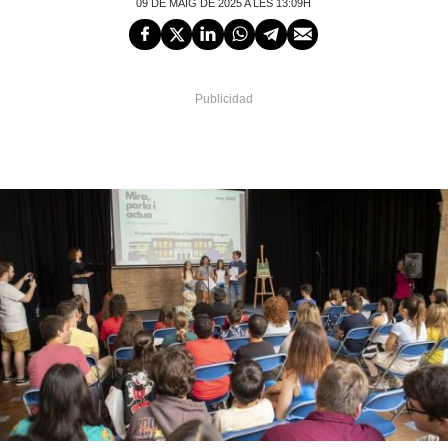
09 DE MAIG DE 2025 A LES 13:09H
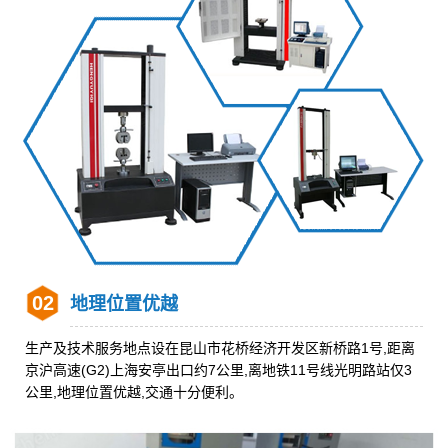
02
地理位置优越
生产及技术服务地点设在昆山市花桥经济开发区新桥路1号,距离
京沪高速(G2)上海安亭出口约7公里,离地铁11号线光明路站仅3
公里,地理位置优越,交通十分便利。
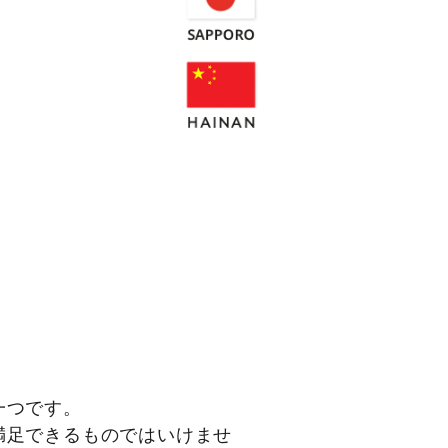
一つです。
満足できるものではいけませ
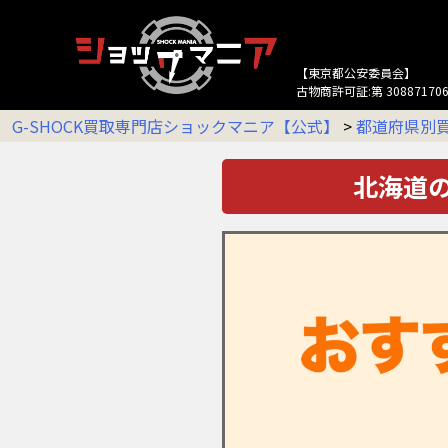
【東京都公安委員会】
古物商許可証:第 308871706
G-SHOCK買取専門店ショックマニア【公式】
>
都道府県別
北海道の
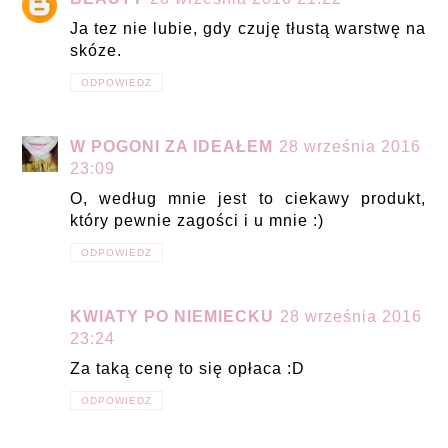
Ja tez nie lubie, gdy czuję tłustą warstwę na
skóze.
ODPOWIEDZ
W POGONI ZA IDEAŁEM
28 września 2016
23:09
O, według mnie jest to ciekawy produkt,
który pewnie zagości i u mnie :)
ODPOWIEDZ
KWIATY PO NIEMIECKU
28 września 2016
23:24
Za taką cenę to się opłaca :D
ODPOWIEDZ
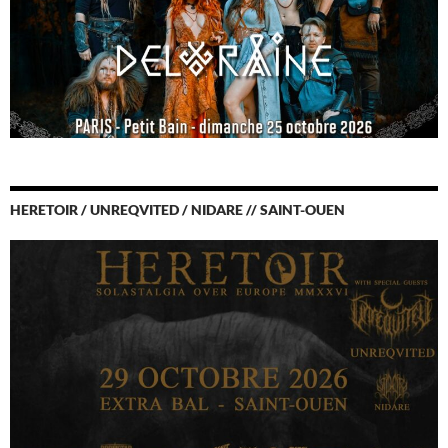
HERETOIR / UNREQVITED / NIDARE // SAINT-OUEN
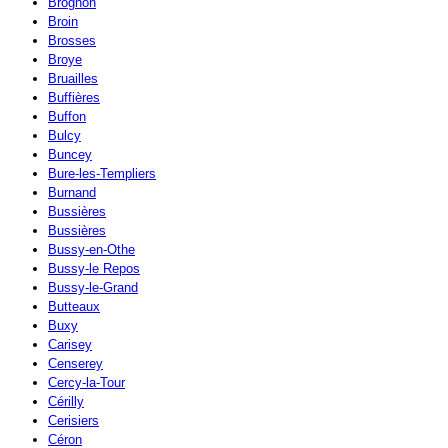
Brognon
Broin
Brosses
Broye
Bruailles
Buffières
Buffon
Bulcy
Buncey
Bure-les-Templiers
Burnand
Bussières
Bussières
Bussy-en-Othe
Bussy-le Repos
Bussy-le-Grand
Butteaux
Buxy
Carisey
Censerey
Cercy-la-Tour
Cérilly
Cerisiers
Céron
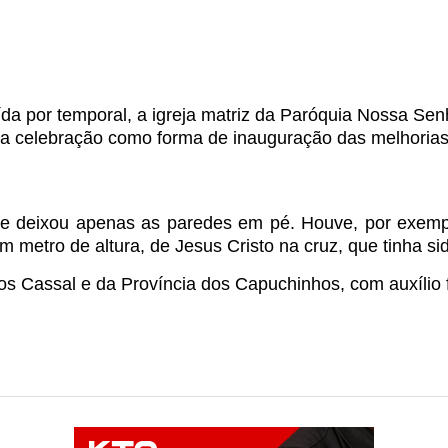
a por temporal, a igreja matriz da Paróquia Nossa Sen
zada celebração como forma de inauguração das melhorias
 e deixou apenas as paredes em pé.
Houve, por exempl
etro de altura, de Jesus Cristo na cruz, que tinha sido
s Cassal e da Província dos Capuchinhos, com auxílio f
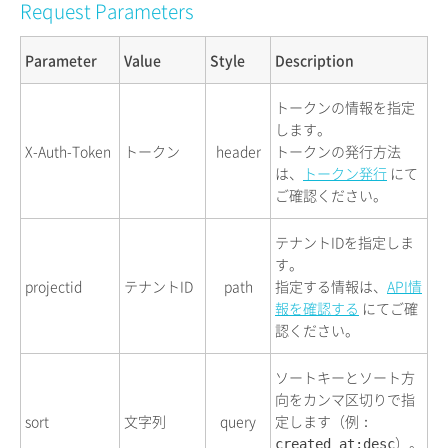
Request Parameters
Parameter
Value
Style
Description
トークンの情報を指定
します。
X-Auth-Token
トークン
header
トークンの発行方法
は、
トークン発行
にて
ご確認ください。
テナントIDを指定しま
す。
projectid
テナントID
path
指定する情報は、
API情
報を確認する
にてご確
認ください。
ソートキーとソート方
向をカンマ区切りで指
sort
文字列
query
定します（例：
）。
created_at:desc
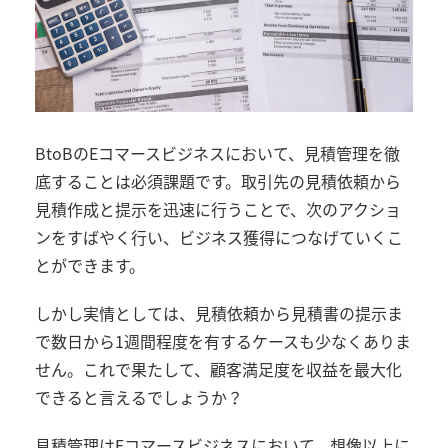
BtoBのEコマースビジネスにおいて、見積管理を徹
底することは必須課題です。取引先の見積依頼から
見積作成と提示を迅速に行うことで、次のアクショ
ンをすばやく行い、ビジネス獲得につなげていくこ
とができます。
しかし実情としては、見積依頼から見積書の提示ま
で数日から1週間程度を有するケースも少なくありま
せん。これで果たして、顧客満足度を収益を最大化
できると言えるでしょうか？
見積管理はEコマースビジネスにおいて、想像以上に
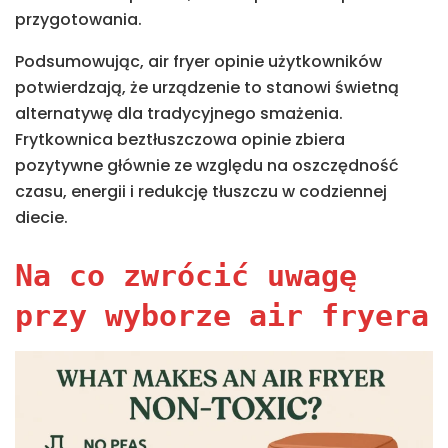
przygotowania.
Podsumowując, air fryer opinie użytkowników
potwierdzają, że urządzenie to stanowi świetną
alternatywę dla tradycyjnego smażenia.
Frytkownica beztłuszczowa opinie zbiera
pozytywne głównie ze względu na oszczędność
czasu, energii i redukcję tłuszczu w codziennej
diecie.
Na co zwrócić uwagę
przy wyborze air fryera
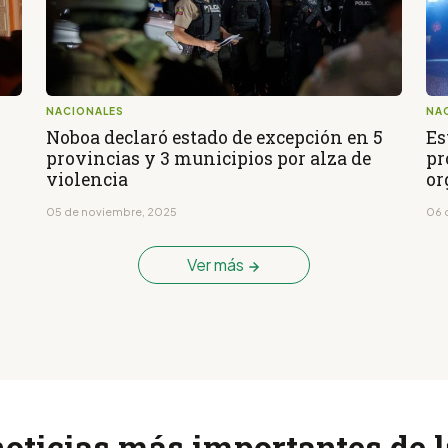
NACIONALES
NA
5
Noboa declaró estado de excepción en 5
Es
provincias y 3 municipios por alza de
pr
violencia
or
05 de noviembre, 2025
06 
Ver más
noticias más importantes de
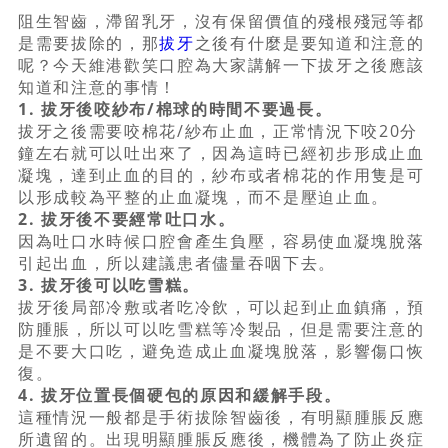
阻生智齒，滯留乳牙，沒有保留價值的殘根殘冠等都
是需要拔除的，那
拔牙
之後有什麼是要知道和注意的
呢？今天維港歡笑口腔為大家講解一下拔牙之後應該
知道和注意的事情！
1. 拔牙後咬紗布/棉球的時間不要過長。
拔牙之後需要咬棉花/紗布止血，正常情況下咬20分
鐘左右就可以吐出來了，因為這時已經初步形成止血
凝塊，達到止血的目的，紗布或者棉花的作用隻是可
以形成較為平整的止血凝塊，而不是壓迫止血。
2. 拔牙後不要經常吐口水。
因為吐口水時候口腔會產生負壓，容易使血凝塊脫落
引起出血，所以建議患者儘量吞咽下去。
3. 拔牙後可以吃雪糕。
拔牙後局部冷敷或者吃冷飲，可以起到止血鎮痛，預
防腫脹，所以可以吃雪糕等冷製品，但是需要注意的
是不要大口吃，避免造成止血凝塊脫落，影響傷口恢
復。
4. 拔牙位置長個硬包的原因和緩解手段。
這種情況一般都是手術拔除智齒後，有明顯腫脹反應
所遺留的。出現明顯腫脹反應後，機體為了防止炎症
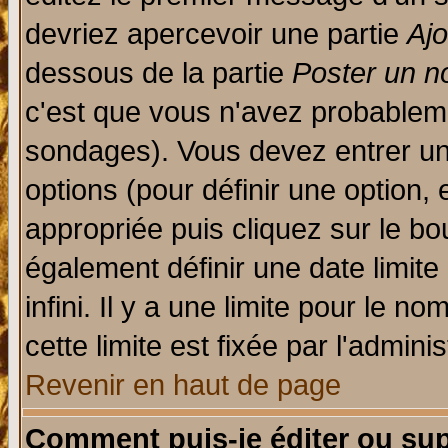
devriez apercevoir une partie
Aj
dessous de la partie
Poster un n
c'est que vous n'avez probableme
sondages). Vous devez entrer un 
options (pour définir une option
appropriée puis cliquez sur le b
également définir une date limit
infini. Il y a une limite pour le n
cette limite est fixée par l'admini
Revenir en haut de page
Comment puis-je éditer ou su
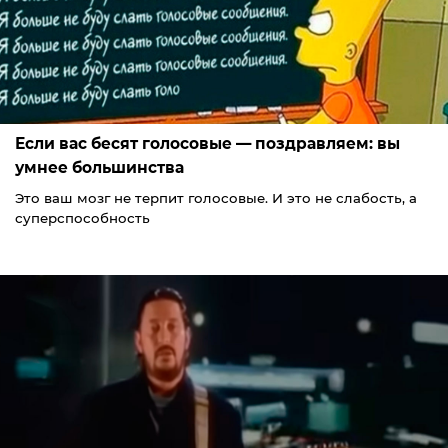
Если вас бесят голосовые — поздравляем: вы
умнее большинства
Это ваш мозг не терпит голосовые. И это не слабость, а
суперспособность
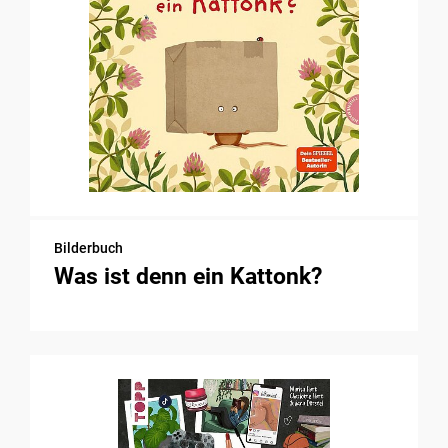
Bilderbuch
Was ist denn ein Kattonk?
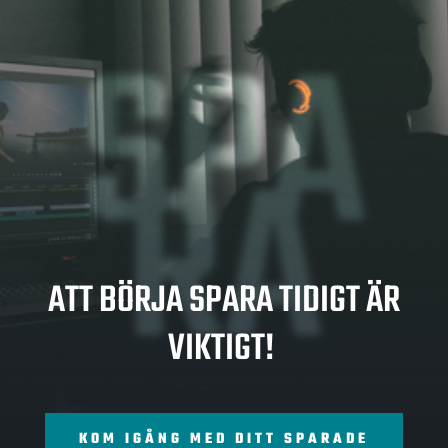
SPA
RA
ATT BÖRJA SPARA TIDIGT ÄR
VIKTIGT!
KOM IGÅNG MED DITT SPARADE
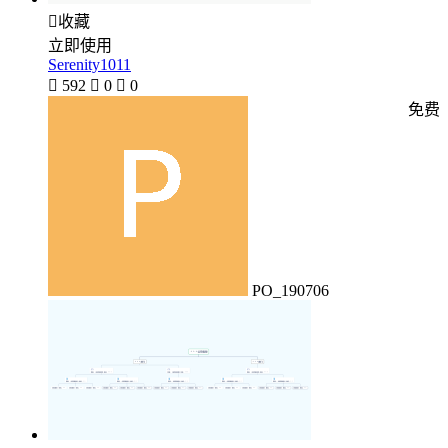

收藏
立即使用
Serenity1011

592

0

0
免费
PO_190706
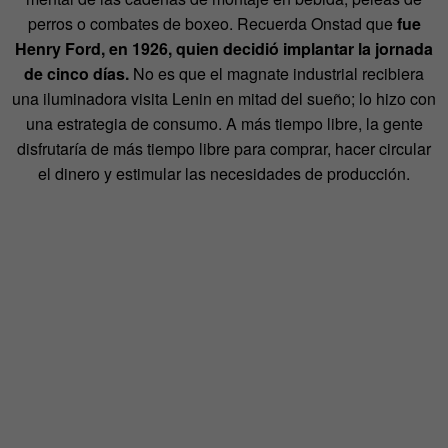
perros o combates de boxeo. Recuerda Onstad que
fue
Henry Ford, en 1926, quien decidió implantar la jornada
de cinco días.
No es que el magnate industrial recibiera
una iluminadora visita Lenin en mitad del sueño; lo hizo con
una estrategia de consumo. A más tiempo libre, la gente
disfrutaría de más tiempo libre para comprar, hacer circular
el dinero y estimular las necesidades de producción.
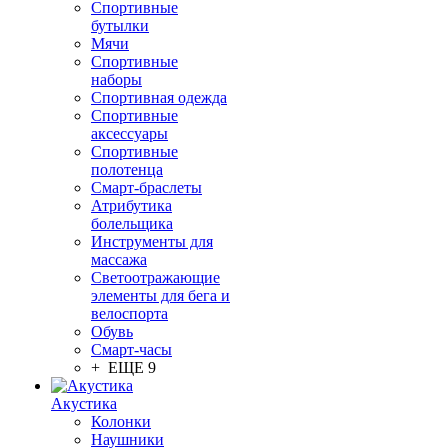
Спортивные
бутылки
Мячи
Спортивные
наборы
Спортивная одежда
Спортивные
аксессуары
Спортивные
полотенца
Смарт-браслеты
Атрибутика
болельщика
Инструменты для
массажа
Светоотражающие
элементы для бега и
велоспорта
Обувь
Смарт-часы
+ ЕЩЕ 9
Акустика
Колонки
Наушники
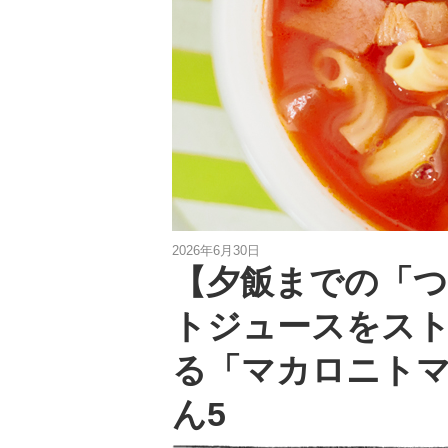
2026年6月30日
【夕飯までの「
トジュースをス
る「マカロニト
ん5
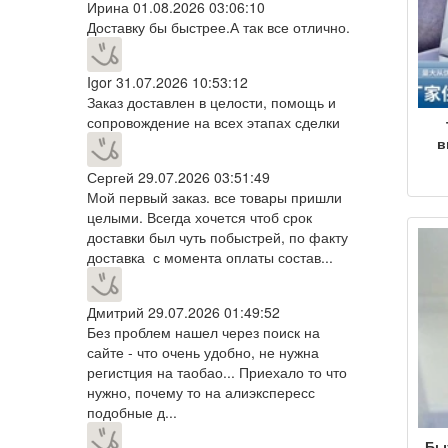
Ирина
01.08.2026 03:06:10
ба
Доставку бы быстрее.А так все отлично.
Igor
31.07.2026 10:53:12
Заказ доставлен в целости, помощь и
сопровождение на всех этапах сделки
в
Сергей
29.07.2026 03:51:49
све
Мой первый заказ. все товары пришли
целыми. Всегда хочется чтоб срок
мед
доставки был чуть побыстрей, по факту
го
доставка с момента оплаты состав...
ко
Дмитрий
29.07.2026 01:49:52
х
Без проблем нашел через поиск на
сайте - что очень удобно, не нужна
регистция на таобао... Приехало то что
нужно, почему то на алиэкспересс
подобные д...
Бы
**********
YOUR OBJECTIVE:
For the records above, state how many lines include the string "Bussy", giving the number and nothing else.

COMPLETED EXERCISE:
3